A room with pictures on the wall and a window
House of Bandits, Tottenham. Copyright: Sarabande Foundation.

“Sarabande’s House of Bandits is an energetic, innovative gallery and store where visitors can enjoy and buy unique works of art by the hottest talent,” says Verkade. “The featured artists have had their work featured in national and international galleries, and we are excited to share their brilliance as part of the Mount Street Neighbourhood Arts Festival. House of Bandits presents the work our artists want to show, and they benefit as customers buy directly from them. We can't wait to welcome our UK friends who love art and culture to Mayfair, and those travelling in for Frieze London and PAD who want see a slice of London's best creative minds.” 

The line-up of artists presenting work at 5 Carlos Place will bring together an array of visionary ideas created across myriad mediums. Those featured will include Kasia Wozniak, whose dreamy photographic fashion and portraiture work has appeared on the covers of Dapper DanVogue Greece and 10 magazine. Wozniak’s work explores the authenticity of the photograph whilst predominantly using a wet plate collodion process to do so. 

Almudena Romero whose work has been exhibited at the likes of the Saatchi Gallery in London,  is another artist pushing boundaries in photographic work with her plant-based imagery that sees her experiment with the developing of her photos directly onto plants. As part of her The Pigment Change series, Romero spread watercress seeds on a stretched canvas and let them grow in the dark, before projecting a negative onto the watercress – a radical re-imagining of the darkroom process. 

A leaf
Almudena Romero

Former jewellery and fashion designer Jo Grogan, who retrained as a wood carver and sculptor, is also showing as part of the Sarabande cohort. Her large sculpture Best Chair is a brilliant mind-boggling joy, crafted from plaster and covered with a mosaic of replica Delftware ceramics to evoke the ornate form of a 17th-century Dutch tulipiere vase. “Through this piece, I aim to question the place of historical ornament in contemporary society,” she wrote on Instagram. “Best Chair serves as a tongue-in-cheek response to the cultural significance of prized, yet often unused, functional furniture in working-class family homes and the collision of the Aesthetic and the Arts and Crafts movement. It raises questions about the interplay of function versus frivolity and considers the roles of those who create and those who acquire ornamental art.”

Given data:
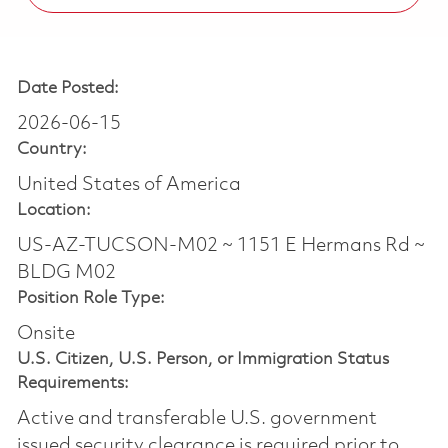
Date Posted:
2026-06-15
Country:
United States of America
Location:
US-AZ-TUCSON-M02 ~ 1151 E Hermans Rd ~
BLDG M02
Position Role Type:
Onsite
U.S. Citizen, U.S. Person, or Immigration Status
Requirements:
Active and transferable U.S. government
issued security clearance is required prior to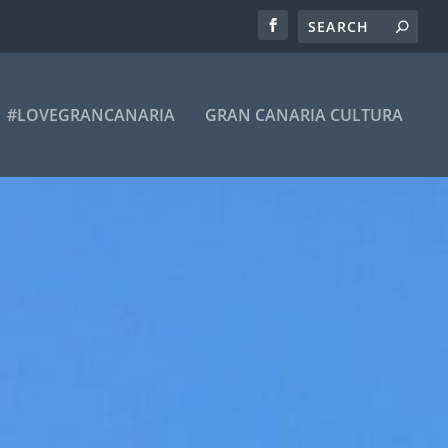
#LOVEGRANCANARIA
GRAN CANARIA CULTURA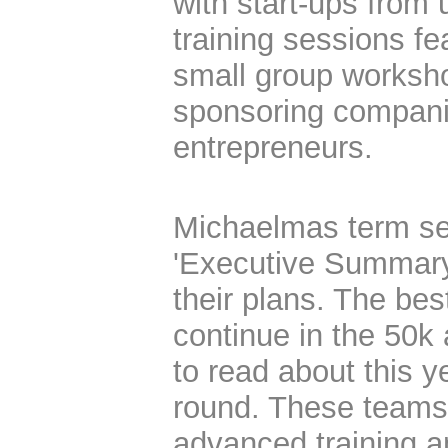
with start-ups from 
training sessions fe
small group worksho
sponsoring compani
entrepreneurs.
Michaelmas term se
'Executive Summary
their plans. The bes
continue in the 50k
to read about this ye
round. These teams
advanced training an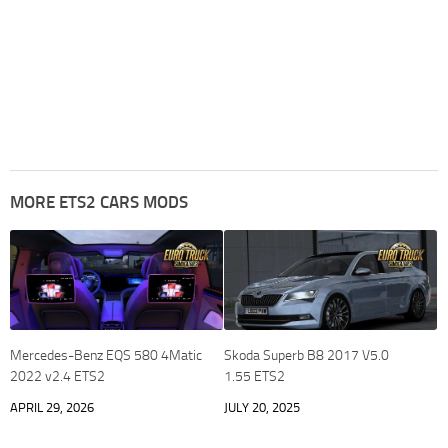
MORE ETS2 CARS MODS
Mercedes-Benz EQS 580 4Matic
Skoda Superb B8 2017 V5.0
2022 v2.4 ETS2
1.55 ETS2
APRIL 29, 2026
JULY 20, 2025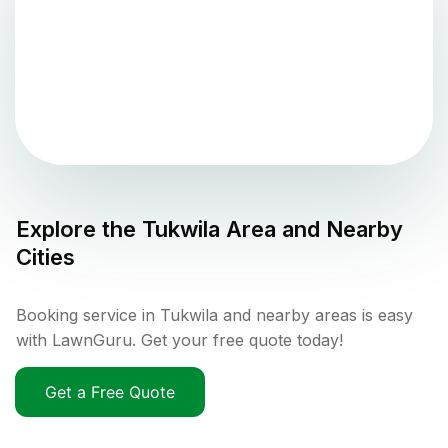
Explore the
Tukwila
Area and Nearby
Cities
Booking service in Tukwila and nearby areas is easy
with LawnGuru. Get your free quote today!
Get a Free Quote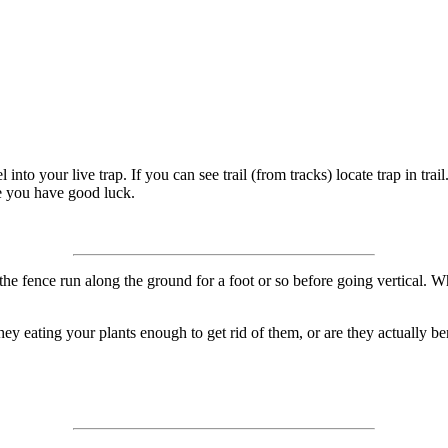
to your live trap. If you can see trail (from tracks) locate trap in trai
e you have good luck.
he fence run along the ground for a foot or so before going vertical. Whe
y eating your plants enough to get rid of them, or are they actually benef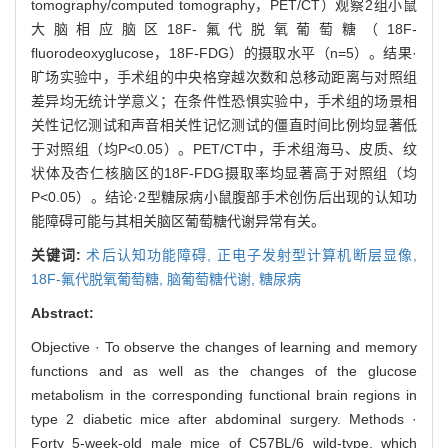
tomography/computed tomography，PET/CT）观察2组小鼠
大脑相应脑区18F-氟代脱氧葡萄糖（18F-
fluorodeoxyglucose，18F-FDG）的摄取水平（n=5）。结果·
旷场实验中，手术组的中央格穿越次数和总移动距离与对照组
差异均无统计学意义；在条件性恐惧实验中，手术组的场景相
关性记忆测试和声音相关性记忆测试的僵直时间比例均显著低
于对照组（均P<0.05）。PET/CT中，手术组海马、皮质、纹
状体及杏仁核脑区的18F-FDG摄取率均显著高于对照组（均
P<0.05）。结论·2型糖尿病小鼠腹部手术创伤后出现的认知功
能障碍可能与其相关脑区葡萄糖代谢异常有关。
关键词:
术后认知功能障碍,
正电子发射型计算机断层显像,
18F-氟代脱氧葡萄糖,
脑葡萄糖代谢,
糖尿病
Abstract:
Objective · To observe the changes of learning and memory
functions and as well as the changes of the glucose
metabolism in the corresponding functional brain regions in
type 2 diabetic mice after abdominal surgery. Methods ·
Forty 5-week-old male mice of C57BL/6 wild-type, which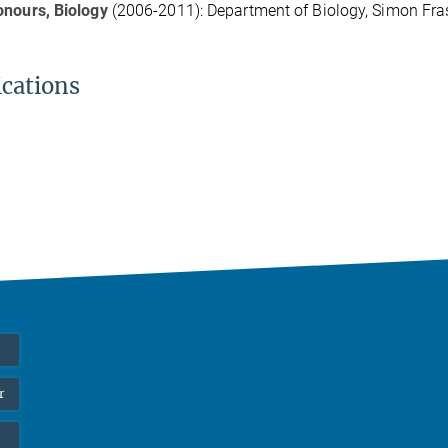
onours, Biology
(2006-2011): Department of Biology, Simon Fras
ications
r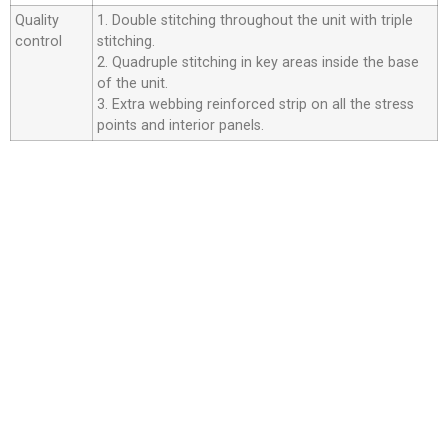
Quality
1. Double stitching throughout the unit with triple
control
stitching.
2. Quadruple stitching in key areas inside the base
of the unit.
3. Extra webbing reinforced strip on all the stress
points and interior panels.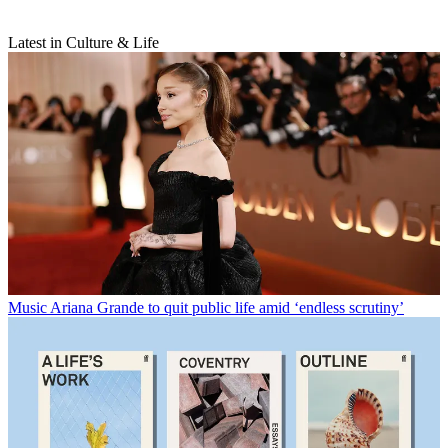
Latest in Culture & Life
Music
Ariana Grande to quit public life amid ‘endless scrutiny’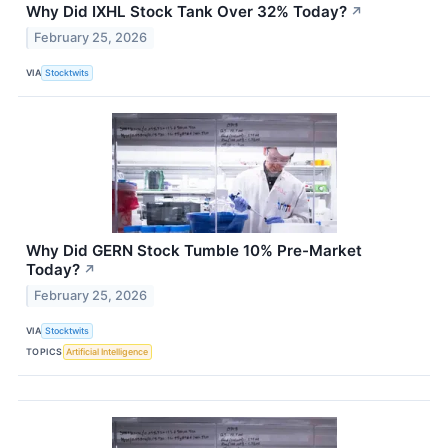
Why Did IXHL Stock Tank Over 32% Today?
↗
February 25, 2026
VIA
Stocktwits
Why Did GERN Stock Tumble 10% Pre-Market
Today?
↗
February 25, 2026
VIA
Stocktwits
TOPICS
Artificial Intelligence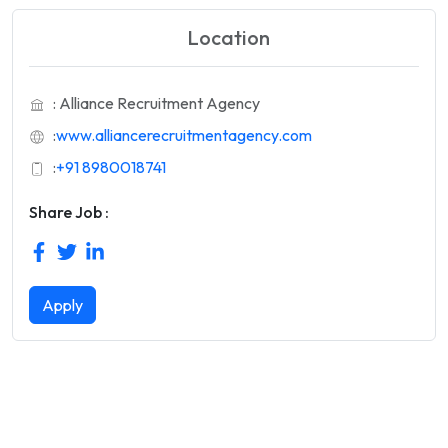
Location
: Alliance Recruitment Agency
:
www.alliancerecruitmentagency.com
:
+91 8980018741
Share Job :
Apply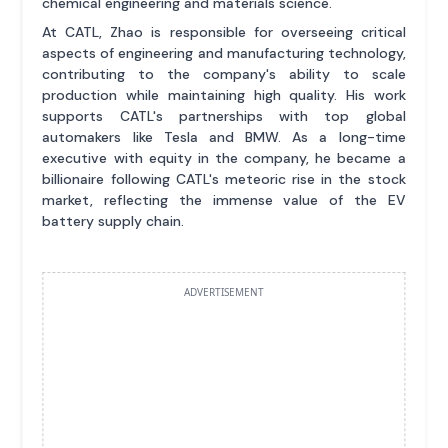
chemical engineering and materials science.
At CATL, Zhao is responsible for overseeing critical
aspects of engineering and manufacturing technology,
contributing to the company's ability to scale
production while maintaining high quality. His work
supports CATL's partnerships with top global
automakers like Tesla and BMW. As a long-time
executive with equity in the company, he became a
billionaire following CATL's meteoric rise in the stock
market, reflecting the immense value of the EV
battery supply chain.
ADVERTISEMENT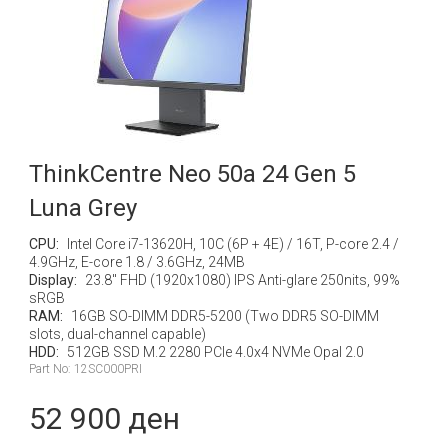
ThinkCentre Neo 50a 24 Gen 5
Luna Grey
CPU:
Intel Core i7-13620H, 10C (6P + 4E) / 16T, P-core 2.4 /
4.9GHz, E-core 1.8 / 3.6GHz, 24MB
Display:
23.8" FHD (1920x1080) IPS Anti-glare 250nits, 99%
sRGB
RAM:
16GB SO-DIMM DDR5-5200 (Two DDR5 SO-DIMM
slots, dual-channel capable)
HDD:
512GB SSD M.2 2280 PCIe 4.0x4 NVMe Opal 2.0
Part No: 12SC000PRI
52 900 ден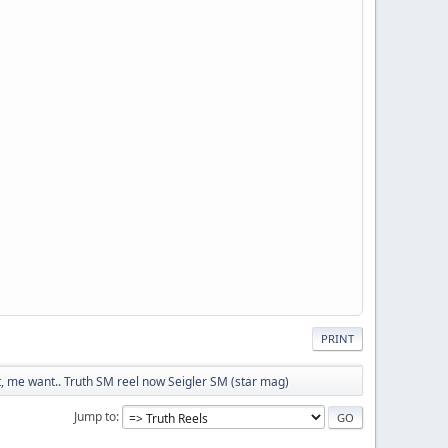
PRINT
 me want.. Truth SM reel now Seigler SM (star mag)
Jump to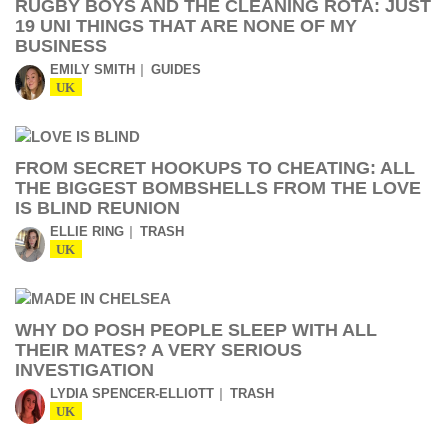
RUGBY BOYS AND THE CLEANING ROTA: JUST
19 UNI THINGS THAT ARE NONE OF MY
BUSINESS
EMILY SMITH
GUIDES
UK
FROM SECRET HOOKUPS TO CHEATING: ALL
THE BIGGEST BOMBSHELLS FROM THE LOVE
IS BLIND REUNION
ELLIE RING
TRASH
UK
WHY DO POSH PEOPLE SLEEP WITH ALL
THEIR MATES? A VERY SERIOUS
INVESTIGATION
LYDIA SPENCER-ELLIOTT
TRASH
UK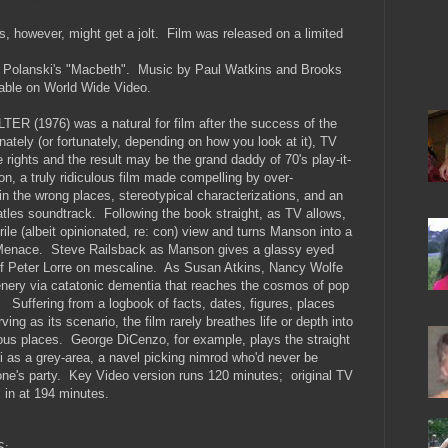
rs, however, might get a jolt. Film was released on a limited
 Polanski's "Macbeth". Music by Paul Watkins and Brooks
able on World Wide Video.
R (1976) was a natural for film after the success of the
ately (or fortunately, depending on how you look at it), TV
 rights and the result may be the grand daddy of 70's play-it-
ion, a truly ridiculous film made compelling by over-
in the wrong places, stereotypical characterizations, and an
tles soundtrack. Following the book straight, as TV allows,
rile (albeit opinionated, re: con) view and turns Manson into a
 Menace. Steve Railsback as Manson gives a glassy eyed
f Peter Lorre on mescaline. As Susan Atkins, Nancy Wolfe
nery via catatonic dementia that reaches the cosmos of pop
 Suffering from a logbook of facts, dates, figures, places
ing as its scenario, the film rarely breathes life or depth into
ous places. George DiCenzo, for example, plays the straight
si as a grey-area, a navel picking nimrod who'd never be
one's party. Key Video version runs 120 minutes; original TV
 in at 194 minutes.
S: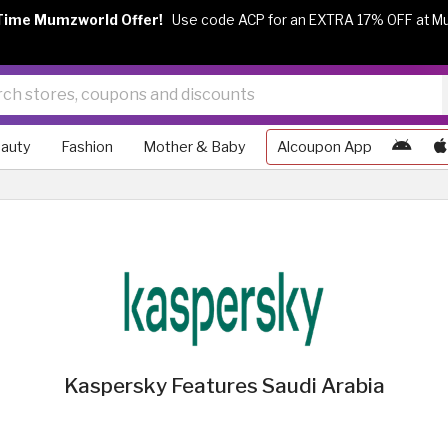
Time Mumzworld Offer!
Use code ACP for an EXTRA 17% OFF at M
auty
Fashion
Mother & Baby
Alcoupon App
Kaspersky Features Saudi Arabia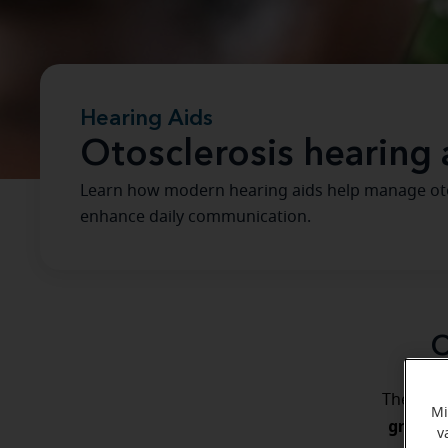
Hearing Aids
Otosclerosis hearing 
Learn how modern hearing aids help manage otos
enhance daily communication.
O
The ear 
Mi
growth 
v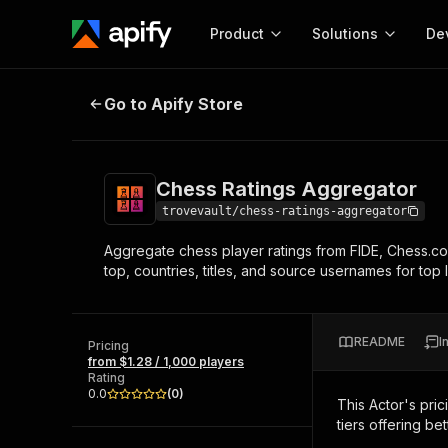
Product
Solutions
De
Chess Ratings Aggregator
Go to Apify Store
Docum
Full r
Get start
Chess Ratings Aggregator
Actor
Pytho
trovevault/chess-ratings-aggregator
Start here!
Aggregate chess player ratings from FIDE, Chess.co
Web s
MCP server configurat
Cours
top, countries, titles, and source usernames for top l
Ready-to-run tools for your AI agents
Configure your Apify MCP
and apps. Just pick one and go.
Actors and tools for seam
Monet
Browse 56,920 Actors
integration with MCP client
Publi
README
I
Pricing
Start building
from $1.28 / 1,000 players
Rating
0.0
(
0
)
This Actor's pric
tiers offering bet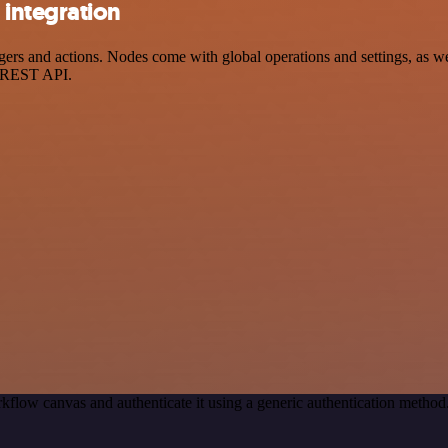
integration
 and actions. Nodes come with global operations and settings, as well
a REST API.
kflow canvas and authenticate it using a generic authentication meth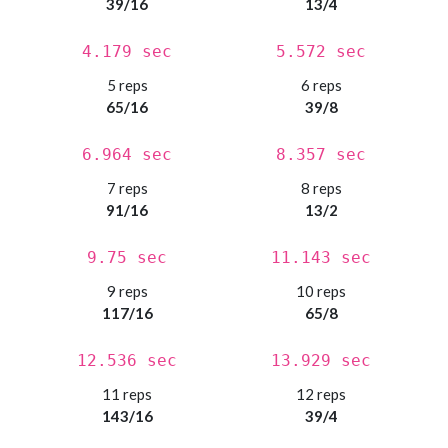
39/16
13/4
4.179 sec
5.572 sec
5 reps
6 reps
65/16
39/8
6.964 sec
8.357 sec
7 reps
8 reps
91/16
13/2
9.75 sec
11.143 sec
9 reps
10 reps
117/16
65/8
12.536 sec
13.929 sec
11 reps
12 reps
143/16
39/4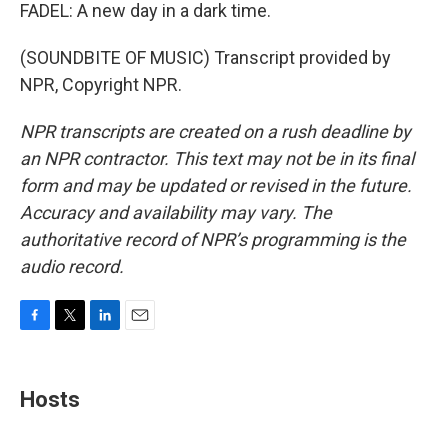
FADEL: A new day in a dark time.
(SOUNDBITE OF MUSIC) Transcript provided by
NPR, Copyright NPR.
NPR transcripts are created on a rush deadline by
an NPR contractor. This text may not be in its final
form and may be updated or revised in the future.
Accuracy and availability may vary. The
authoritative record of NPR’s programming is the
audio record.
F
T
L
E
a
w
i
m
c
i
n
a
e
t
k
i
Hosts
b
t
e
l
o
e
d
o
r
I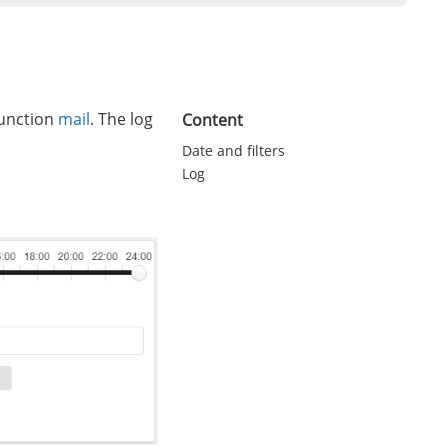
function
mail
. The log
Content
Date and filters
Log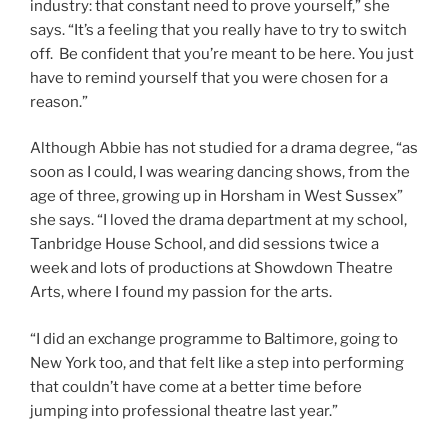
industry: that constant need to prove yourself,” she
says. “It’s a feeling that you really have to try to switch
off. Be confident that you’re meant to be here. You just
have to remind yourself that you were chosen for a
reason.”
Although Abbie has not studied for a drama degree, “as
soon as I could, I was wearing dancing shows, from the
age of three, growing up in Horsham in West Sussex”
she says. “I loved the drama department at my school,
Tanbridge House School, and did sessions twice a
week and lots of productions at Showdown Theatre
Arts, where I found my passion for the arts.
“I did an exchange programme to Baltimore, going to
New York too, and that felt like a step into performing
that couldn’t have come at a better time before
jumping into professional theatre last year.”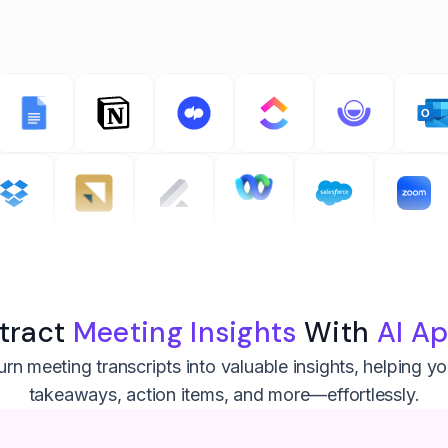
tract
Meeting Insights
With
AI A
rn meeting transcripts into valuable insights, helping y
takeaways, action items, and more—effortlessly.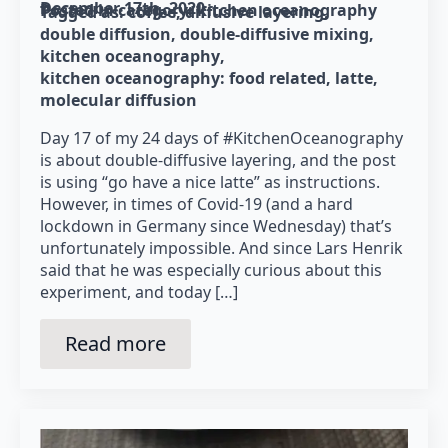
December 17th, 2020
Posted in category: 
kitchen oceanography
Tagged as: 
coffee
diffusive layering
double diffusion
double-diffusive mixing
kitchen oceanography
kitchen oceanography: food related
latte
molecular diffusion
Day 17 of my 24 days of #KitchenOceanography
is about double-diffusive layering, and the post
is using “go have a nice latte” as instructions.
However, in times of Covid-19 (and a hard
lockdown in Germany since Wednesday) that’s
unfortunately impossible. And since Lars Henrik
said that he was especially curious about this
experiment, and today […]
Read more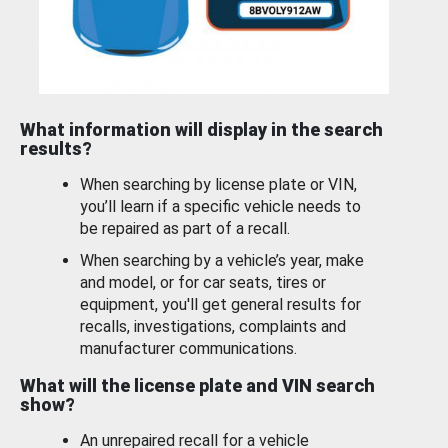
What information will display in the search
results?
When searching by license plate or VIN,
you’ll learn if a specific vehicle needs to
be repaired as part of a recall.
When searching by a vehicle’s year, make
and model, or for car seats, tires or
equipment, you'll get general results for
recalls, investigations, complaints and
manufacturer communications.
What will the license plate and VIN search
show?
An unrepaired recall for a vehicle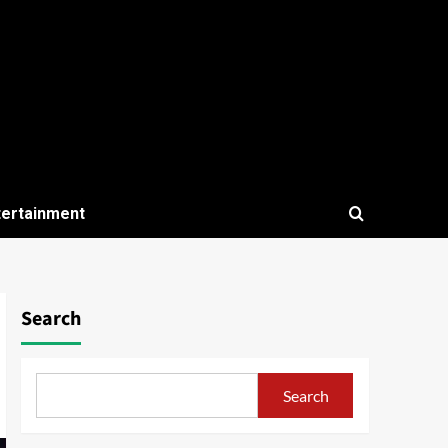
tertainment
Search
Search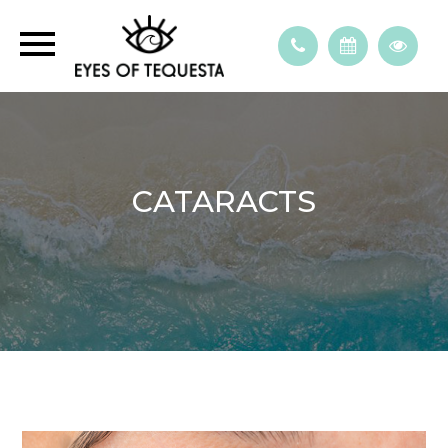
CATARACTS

Exercise set:
1) Translate this sentence from the passage on the House of Bandits artists into Spanish: "Wozniak’s work explores the authenticity of the photograph whilst predominantly using a wet plate collodion process to do so."
2) Retype the part of the passage on the House of Bandits artists that runs from "The line-up of" to "process to do so.", without any changes.

Responses to the tasks:
1) La obra de Wozniak explora la autenticidad de la fotografía, utilizando predominantemente un proceso de colodión húmedo para lograrlo.

2)
The line-up of artists presenting work at 5 Carlos Place will bring together an array of visionary ideas created across myriad mediums. Those featured will include Kasia Wozniak, whose dreamy photographic fashion and portraiture work has appeared on the covers of Dapper DanVogue Greece and 10 magazine. Wozniak’s work explores the authenticity of the photograph whilst predominantly using a wet plate collodion process to do so.